**What you will do**
Could you print the stretch of lines below from the one with "66: (401, 412)" through the one with "72: (157, 321)", exactly as they stand and without any pictures?

**Material for the task**
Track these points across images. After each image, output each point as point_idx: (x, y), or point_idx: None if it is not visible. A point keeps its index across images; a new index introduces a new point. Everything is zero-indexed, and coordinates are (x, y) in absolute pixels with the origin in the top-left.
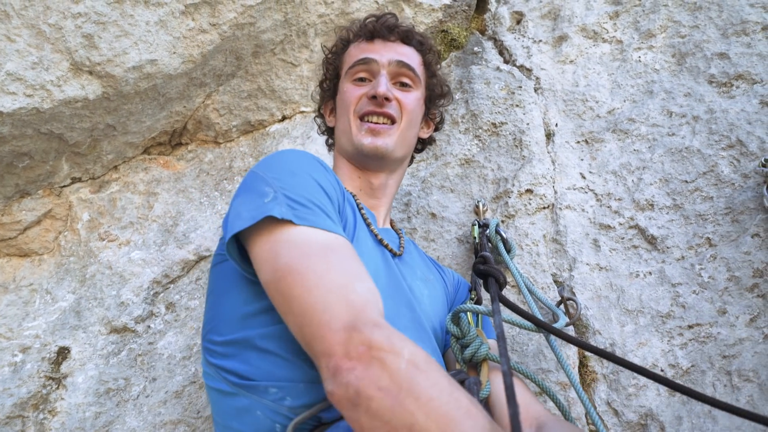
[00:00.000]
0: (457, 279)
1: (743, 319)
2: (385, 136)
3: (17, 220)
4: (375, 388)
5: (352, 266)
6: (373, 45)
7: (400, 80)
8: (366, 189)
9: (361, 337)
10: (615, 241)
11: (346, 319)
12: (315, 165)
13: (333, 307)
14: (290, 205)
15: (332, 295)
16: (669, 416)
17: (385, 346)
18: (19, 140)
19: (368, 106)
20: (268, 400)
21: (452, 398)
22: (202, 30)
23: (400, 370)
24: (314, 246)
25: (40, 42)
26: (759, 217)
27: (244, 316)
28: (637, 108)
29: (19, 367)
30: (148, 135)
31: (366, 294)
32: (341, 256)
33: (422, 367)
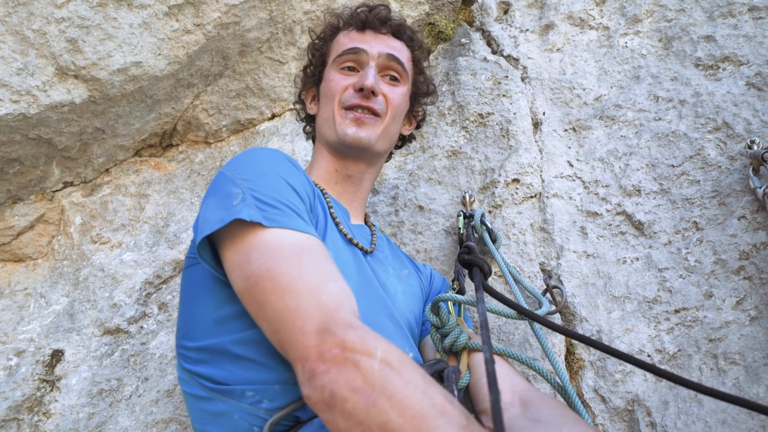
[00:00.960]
0: (431, 272)
1: (729, 302)
2: (369, 128)
3: (10, 226)
4: (349, 389)
5: (324, 267)
6: (364, 35)
7: (388, 73)
8: (342, 180)
9: (334, 339)
10: (602, 228)
11: (319, 322)
12: (285, 164)
13: (306, 310)
14: (259, 206)
15: (304, 298)
16: (655, 401)
17: (358, 346)
18: (8, 146)
19: (354, 98)
20: (245, 404)
21: (426, 396)
22: (187, 31)
23: (374, 371)
24: (285, 249)
25: (24, 48)
26: (745, 199)
27: (216, 320)
28: (623, 94)
29: (14, 371)
30: (138, 137)
31: (339, 295)
32: (313, 256)
33: (396, 365)
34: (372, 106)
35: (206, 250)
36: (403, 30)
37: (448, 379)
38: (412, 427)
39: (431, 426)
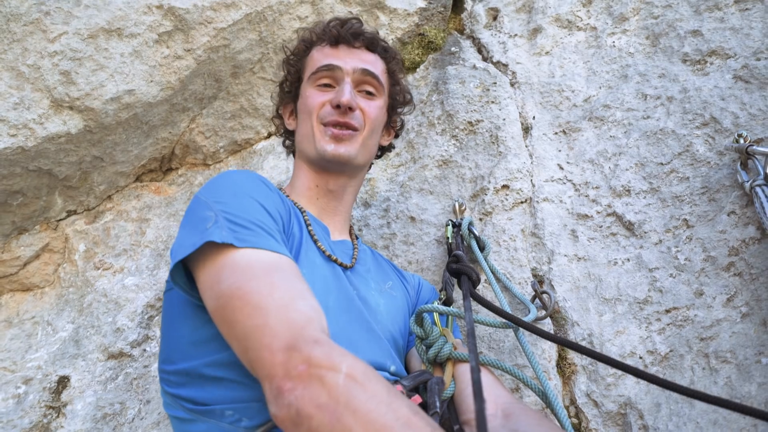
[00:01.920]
0: (419, 282)
1: (720, 299)
2: (348, 144)
3: (17, 256)
4: (314, 406)
5: (294, 285)
6: (338, 51)
7: (364, 88)
8: (323, 195)
9: (300, 355)
10: (593, 230)
11: (287, 339)
12: (257, 185)
13: (274, 328)
14: (231, 228)
15: (273, 316)
16: (648, 403)
17: (323, 362)
18: (9, 179)
19: (332, 115)
20: (225, 423)
21: (390, 409)
22: (178, 56)
23: (338, 386)
24: (256, 268)
25: (20, 83)
26: (734, 194)
27: (193, 343)
28: (612, 94)
29: (22, 399)
30: (138, 163)
31: (308, 311)
32: (284, 275)
33: (360, 379)
34: (350, 121)
35: (180, 274)
36: (376, 43)
37: (431, 390)
38: None
39: None
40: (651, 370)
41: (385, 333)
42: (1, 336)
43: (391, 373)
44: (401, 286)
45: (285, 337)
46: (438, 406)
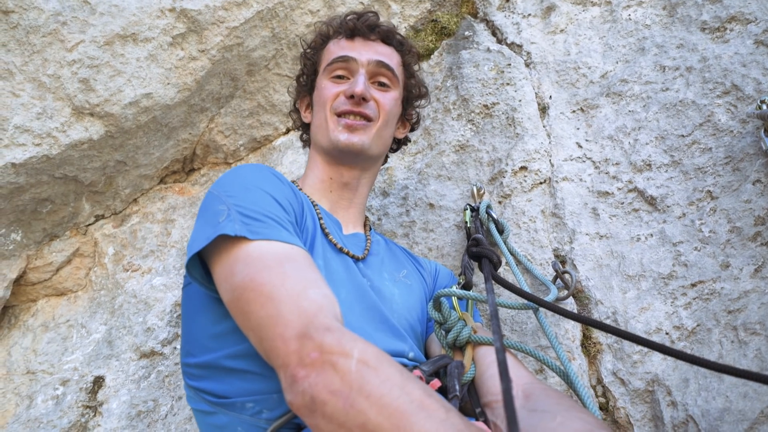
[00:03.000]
0: (435, 268)
1: (747, 270)
2: (362, 133)
3: (49, 262)
4: (327, 392)
5: (306, 274)
6: (353, 43)
7: (378, 80)
8: (337, 188)
9: (313, 343)
10: (614, 207)
11: (299, 328)
12: (269, 177)
13: (286, 317)
14: (243, 221)
15: (285, 305)
16: (675, 379)
17: (335, 348)
18: (37, 187)
19: (345, 105)
20: (246, 416)
21: (404, 392)
22: (192, 57)
23: (351, 371)
24: (269, 259)
25: (42, 93)
26: (759, 162)
27: (213, 336)
28: (629, 68)
29: (61, 400)
30: (160, 165)
31: (320, 300)
32: (296, 265)
33: (372, 364)
34: (363, 111)
35: (197, 269)
36: (392, 36)
37: (450, 374)
38: (391, 425)
39: (410, 422)
40: (678, 345)
41: (401, 321)
42: (39, 340)
43: (410, 359)
44: (417, 273)
45: (297, 326)
46: (458, 389)
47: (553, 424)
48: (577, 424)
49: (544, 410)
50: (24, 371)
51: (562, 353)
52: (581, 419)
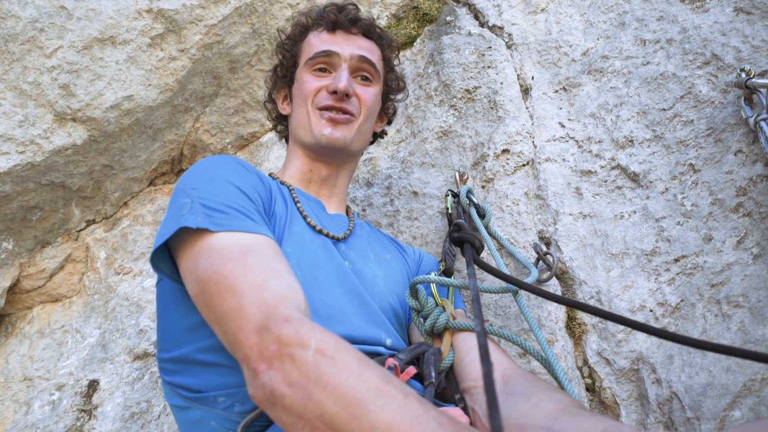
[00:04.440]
0: (419, 255)
1: (730, 242)
2: (344, 128)
3: (42, 269)
4: (286, 384)
5: (270, 265)
6: (335, 37)
7: (360, 74)
8: (316, 181)
9: (271, 335)
10: (597, 185)
11: (259, 320)
12: (234, 167)
13: (247, 310)
14: (206, 212)
15: (246, 297)
16: (660, 357)
17: (293, 340)
18: (24, 195)
19: (327, 100)
20: (219, 410)
21: (360, 380)
22: (173, 58)
23: (308, 362)
24: (231, 251)
25: (23, 101)
26: (740, 132)
27: (185, 330)
28: (610, 43)
29: (57, 405)
30: (148, 167)
31: (282, 290)
32: (259, 256)
33: (330, 353)
34: (346, 107)
35: (165, 263)
36: (373, 30)
37: (427, 361)
38: (347, 414)
39: (366, 410)
40: (662, 321)
41: (383, 305)
42: (35, 347)
43: (387, 347)
44: (401, 258)
45: (257, 318)
46: (433, 376)
47: (528, 405)
48: (550, 404)
49: (519, 392)
50: (21, 378)
51: (540, 336)
52: (554, 399)
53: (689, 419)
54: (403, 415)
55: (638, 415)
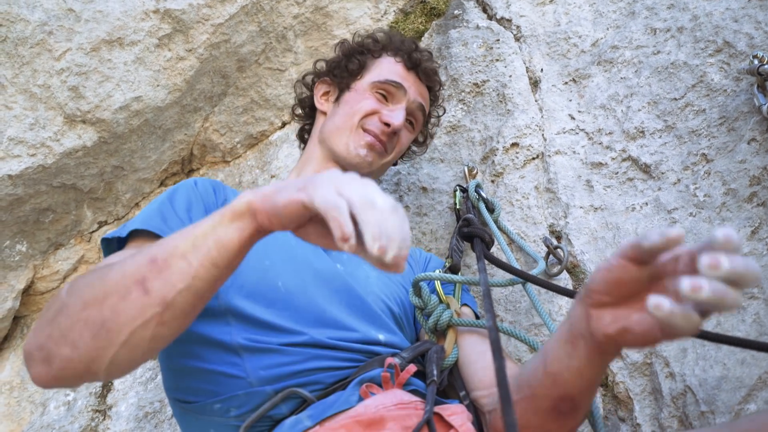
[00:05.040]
0: (426, 258)
1: (744, 233)
2: (376, 156)
3: (56, 271)
4: (46, 323)
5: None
6: (408, 74)
7: (410, 119)
8: None
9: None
10: (608, 177)
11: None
12: (182, 190)
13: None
14: (124, 224)
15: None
16: (674, 350)
17: (45, 307)
18: (36, 198)
19: (376, 127)
20: (216, 416)
21: (101, 268)
22: (180, 57)
23: (60, 297)
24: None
25: (33, 104)
26: (753, 120)
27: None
28: (620, 33)
29: (72, 405)
30: (159, 168)
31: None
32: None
33: (77, 278)
34: (387, 143)
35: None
36: (436, 86)
37: (429, 359)
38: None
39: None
40: None
41: (378, 303)
42: None
43: (382, 343)
44: None
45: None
46: (435, 374)
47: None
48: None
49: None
50: None
51: (553, 329)
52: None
53: (703, 413)
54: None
55: (652, 410)
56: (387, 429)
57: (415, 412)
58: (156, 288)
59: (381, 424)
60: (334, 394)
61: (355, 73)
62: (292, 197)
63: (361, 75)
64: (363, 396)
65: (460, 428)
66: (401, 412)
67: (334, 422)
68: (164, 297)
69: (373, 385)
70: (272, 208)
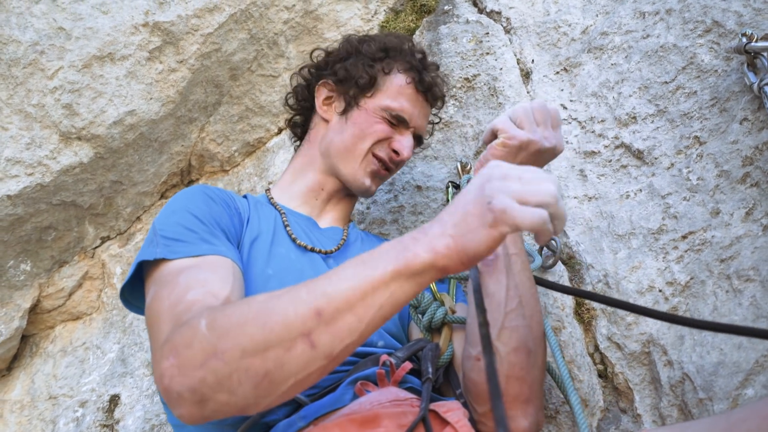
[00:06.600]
0: None
1: (738, 214)
2: (378, 182)
3: (60, 288)
4: (196, 366)
5: (199, 276)
6: (416, 97)
7: (416, 134)
8: (323, 198)
9: (169, 345)
10: (602, 166)
11: (165, 338)
12: (196, 197)
13: (160, 333)
14: (165, 243)
15: (162, 321)
16: (671, 337)
17: (185, 335)
18: (37, 216)
19: (385, 153)
20: (210, 424)
21: (247, 303)
22: (172, 69)
23: (203, 335)
24: (172, 274)
25: (29, 123)
26: (745, 99)
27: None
28: (609, 19)
29: (81, 421)
30: (158, 180)
31: (195, 298)
32: (192, 272)
33: (217, 312)
34: (393, 169)
35: (139, 298)
36: (439, 105)
37: (424, 357)
38: (259, 324)
39: (271, 307)
40: (672, 301)
41: None
42: (58, 365)
43: (380, 347)
44: None
45: (165, 334)
46: (430, 372)
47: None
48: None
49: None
50: (47, 397)
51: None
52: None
53: (702, 400)
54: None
55: (652, 400)
56: (382, 427)
57: (410, 410)
58: (323, 343)
59: (376, 422)
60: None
61: (365, 90)
62: (492, 236)
63: (372, 94)
64: (358, 394)
65: (456, 424)
66: (396, 409)
67: (327, 421)
68: (331, 352)
69: (369, 383)
70: (470, 256)
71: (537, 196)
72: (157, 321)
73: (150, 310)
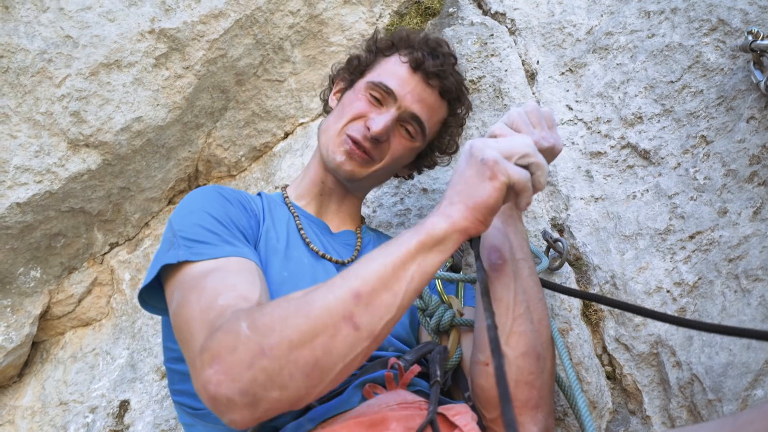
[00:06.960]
0: None
1: (746, 214)
2: (356, 165)
3: (70, 295)
4: (244, 367)
5: (227, 280)
6: (410, 77)
7: (405, 126)
8: (326, 193)
9: (209, 354)
10: (608, 166)
11: (201, 343)
12: (212, 197)
13: (196, 337)
14: (187, 245)
15: (195, 323)
16: (679, 338)
17: (225, 339)
18: (46, 223)
19: (359, 132)
20: (220, 424)
21: (287, 299)
22: (178, 76)
23: (245, 335)
24: (197, 277)
25: (37, 131)
26: (751, 98)
27: (176, 359)
28: (614, 19)
29: (91, 427)
30: (165, 186)
31: (227, 303)
32: (219, 275)
33: (258, 311)
34: (369, 149)
35: (158, 299)
36: (451, 91)
37: (432, 359)
38: (302, 318)
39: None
40: (680, 302)
41: None
42: (69, 371)
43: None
44: None
45: (200, 343)
46: (438, 375)
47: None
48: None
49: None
50: (57, 403)
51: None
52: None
53: (711, 401)
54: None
55: (661, 401)
56: (390, 430)
57: (418, 412)
58: (365, 323)
59: (384, 425)
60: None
61: (360, 71)
62: (494, 187)
63: (363, 73)
64: (366, 396)
65: (465, 428)
66: (404, 411)
67: (335, 424)
68: (373, 331)
69: (377, 386)
70: (483, 212)
71: (517, 147)
72: (188, 328)
73: (178, 316)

**Solution to the exercise**
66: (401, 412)
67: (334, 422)
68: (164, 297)
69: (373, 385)
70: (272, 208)
[00:06.600]
0: None
1: (738, 214)
2: (378, 182)
3: (60, 288)
4: (196, 366)
5: (199, 276)
6: (416, 97)
7: (416, 134)
8: (323, 198)
9: (169, 345)
10: (602, 166)
11: (165, 338)
12: (196, 197)
13: (160, 333)
14: (165, 243)
15: (162, 321)
16: (671, 337)
17: (185, 335)
18: (37, 216)
19: (385, 153)
20: (210, 424)
21: (247, 303)
22: (172, 69)
23: (203, 335)
24: (172, 274)
25: (29, 123)
26: (745, 99)
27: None
28: (609, 19)
29: (81, 421)
30: (158, 180)
31: (195, 298)
32: (192, 272)
33: (217, 312)
34: (393, 169)
35: (139, 298)
36: (439, 105)
37: (424, 357)
38: (259, 324)
39: (271, 307)
40: (672, 301)
41: None
42: (58, 365)
43: (380, 347)
44: None
45: (165, 334)
46: (430, 372)
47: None
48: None
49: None
50: (47, 397)
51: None
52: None
53: (702, 400)
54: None
55: (652, 400)
56: (382, 427)
57: (410, 410)
58: (323, 343)
59: (376, 422)
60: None
61: (365, 90)
62: (492, 236)
63: (372, 94)
64: (358, 394)
65: (456, 424)
66: (396, 409)
67: (327, 421)
68: (331, 352)
69: (369, 383)
70: (470, 256)
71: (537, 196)
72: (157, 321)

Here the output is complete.